Banks et al (2008) proposed a risk score analysis based on patient age (50 yrs), nodule size (2.5 cm) and cytopathological features (atypia) for patients with indeterminate or suspicious FNAC [16]. They observed a nonlinear relationship between age and risk of malignancy, and patients at both age extremes were more likely to have malignant thyroid nodules.

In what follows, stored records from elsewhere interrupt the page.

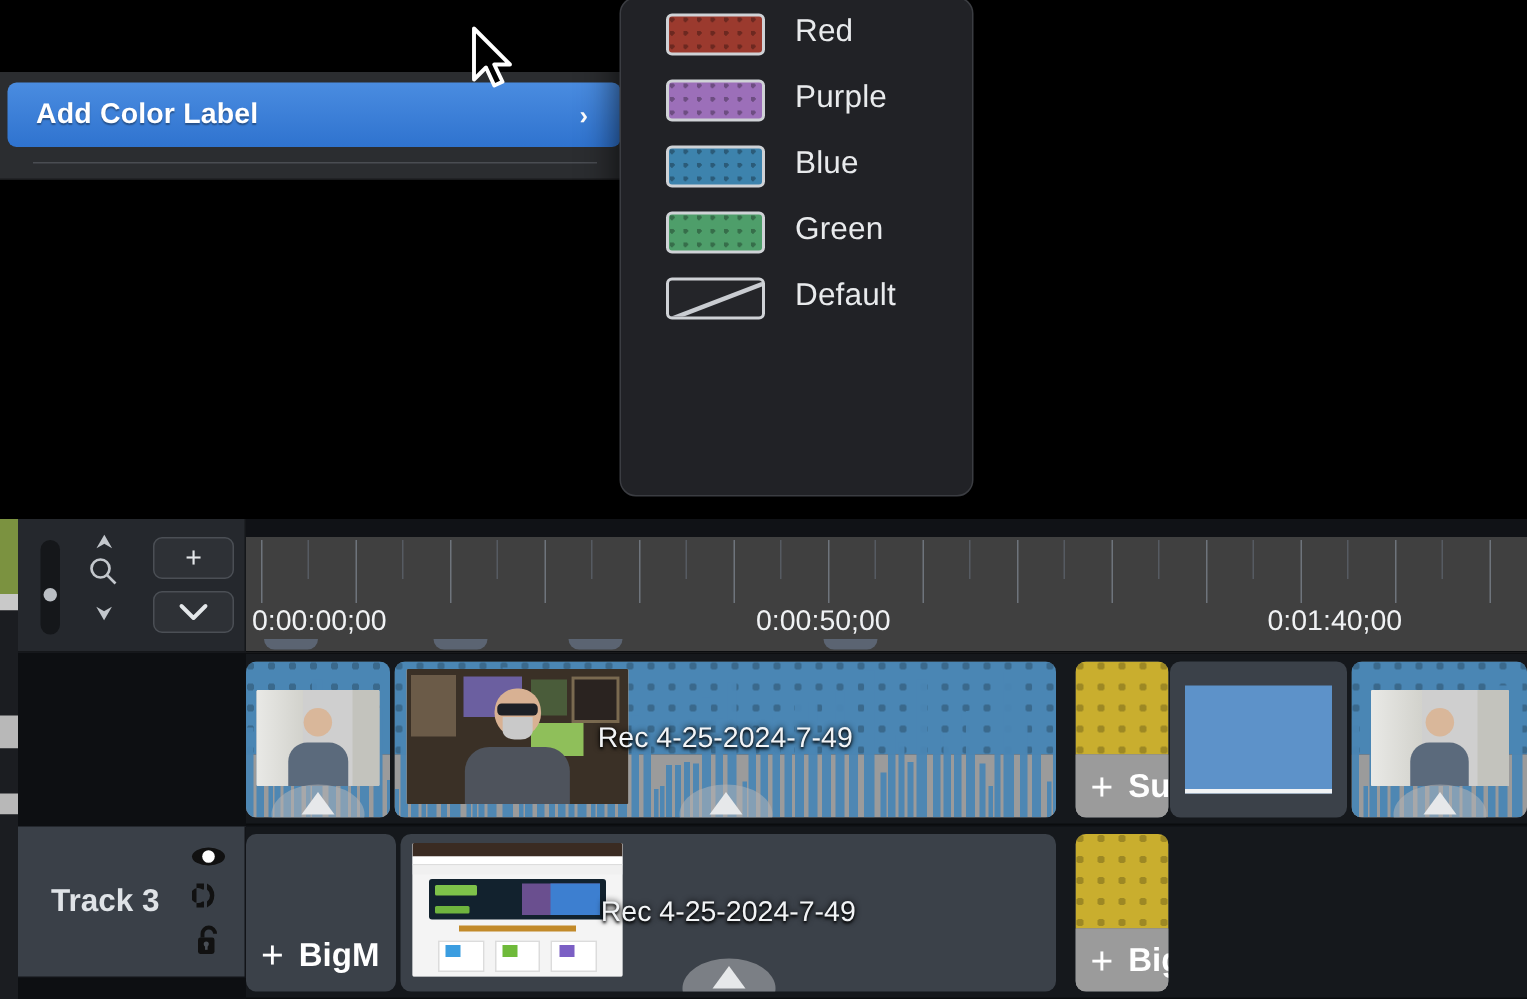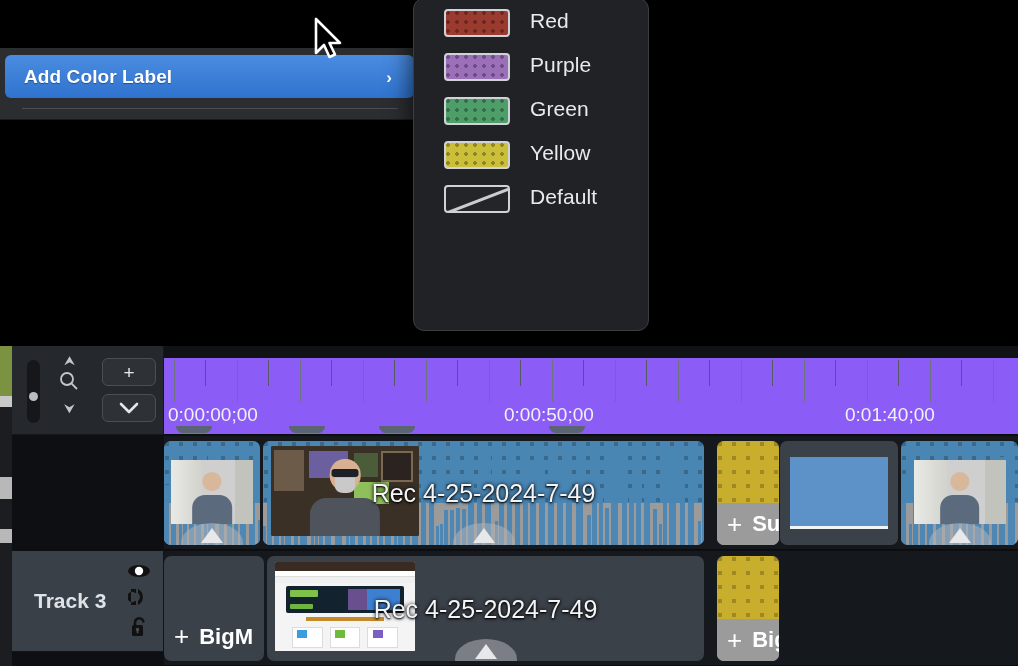--- a/index.html
+++ b/index.html
@@ -197,6 +197,12 @@
           <span class="dots"></span>
         </span>
       <span class="sub-label">Purple</span>
+    </div>
+    <div class="sub-item">
+      <span class="swatch" style="background: rgb(61, 131, 173);">
+          <span class="dots"></span>
+        </span>
+      <span class="sub-label">Blue</span>
     </div>
     <div class="sub-item">
       <span class="swatch" style="background: rgb(78, 158, 106);">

A predictor model was created using variable of age (> 39 years), border irregularity, microcalcifications and nodule diameter (>2 cm) to identify thyroid malignancy with good accuracy (>80%). Is important to highlight that to understand the combination of age and US parameters in malignancy prediction is essential for clinicians to make decisions, and to guide surgical definition in many cases. The TSH level, the presence of auto-immune disease or scintigraphyc study was not useful to make differentiation in the two groups. Male gender, solitary nodule or Hashimoto's thyroiditis were also not considered predictors of malignancy in our study.
Risk prediction, based on clinical and US parameters, should be used as an adjunct the findings of FNA aiming to identify patients who require further investigation and/or surgical intervention. Prospective studies are required to define the role of this risk prediction to improve clinical management in a larger patient population.